What if generative AI is the real deal?
Goldman’s Hatzius gives himself some wiggle room by noting a flaw in Philippon’s argument: That just because TFP does not grow exponentially, that doesn’t mean it has to grow linearly instead. He agrees with Philippon that “new transformative technologies with wide-ranging effects on the economy like electricity” have come along from time and time and ushered in new periods of faster productivity growth.
Another reason Daco offered for productivity dropping substantial turnover and churn; as a lingering impact of the Great Resignation and quiet quitting, many workers have taken to leaving their jobs after short spells, feeling no sense of loyalty. “Because people were job-hopping so regularly, there wasn’t really a chance to bring them up to the speed, or productivity, that a former worker would’ve had,” Daco said.
Nonetheless, “the whole idea of remote work and flexible work is to allow people to be more productive.” To that end, a recent report from think tank Economist Impact found that flexible work actually isn’t to blame for workers losing focus—it’s actually a lack of employee choice and “weak infrastructure for a thriving workplace.”

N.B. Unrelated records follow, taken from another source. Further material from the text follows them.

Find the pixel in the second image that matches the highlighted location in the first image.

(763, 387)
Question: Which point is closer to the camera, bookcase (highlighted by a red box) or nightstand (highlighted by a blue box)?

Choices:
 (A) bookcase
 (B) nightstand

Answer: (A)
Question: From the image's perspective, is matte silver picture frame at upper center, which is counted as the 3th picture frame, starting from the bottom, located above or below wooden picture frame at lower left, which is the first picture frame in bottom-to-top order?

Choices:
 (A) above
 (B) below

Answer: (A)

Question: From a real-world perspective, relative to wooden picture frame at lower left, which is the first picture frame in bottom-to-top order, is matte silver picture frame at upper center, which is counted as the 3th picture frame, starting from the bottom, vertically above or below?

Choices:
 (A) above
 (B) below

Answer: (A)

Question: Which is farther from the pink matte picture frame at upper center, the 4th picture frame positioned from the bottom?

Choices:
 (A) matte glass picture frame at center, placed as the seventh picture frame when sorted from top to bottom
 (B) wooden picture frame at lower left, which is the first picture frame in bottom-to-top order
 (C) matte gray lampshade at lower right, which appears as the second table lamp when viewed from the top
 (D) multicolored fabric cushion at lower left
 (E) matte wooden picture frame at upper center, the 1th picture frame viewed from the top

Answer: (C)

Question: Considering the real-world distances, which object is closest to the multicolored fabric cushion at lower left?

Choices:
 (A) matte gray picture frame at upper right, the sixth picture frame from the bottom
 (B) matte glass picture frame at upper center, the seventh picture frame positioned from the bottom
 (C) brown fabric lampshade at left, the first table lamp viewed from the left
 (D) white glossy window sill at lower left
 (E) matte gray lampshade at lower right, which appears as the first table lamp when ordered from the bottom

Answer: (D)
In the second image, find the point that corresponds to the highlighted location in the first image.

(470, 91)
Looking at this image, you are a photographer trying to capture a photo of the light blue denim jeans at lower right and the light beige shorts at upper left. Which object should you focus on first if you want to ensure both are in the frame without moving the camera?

So even if a hybrid arrangement stands the test of time, the workers who gravitate towards the office are likely to reap the most rewards. “We’ll probably see more weight towards three to four days in the office, rather than one or two, if the labor market slows,” Daco said in May.
That’s probably unwelcome news to workers who have long maintained that they’re just as productive—if not more productive—at home. But Philippon’s findings, bolstered by Goldman Sachs’s note, should provide a solid source of comfort, and a strong rebuttal to a pro-office boss: Humans have been becoming gradually less productive since Eli Whitney debuted the cotton gin—why, even with rapidly advancing AI, would that change now?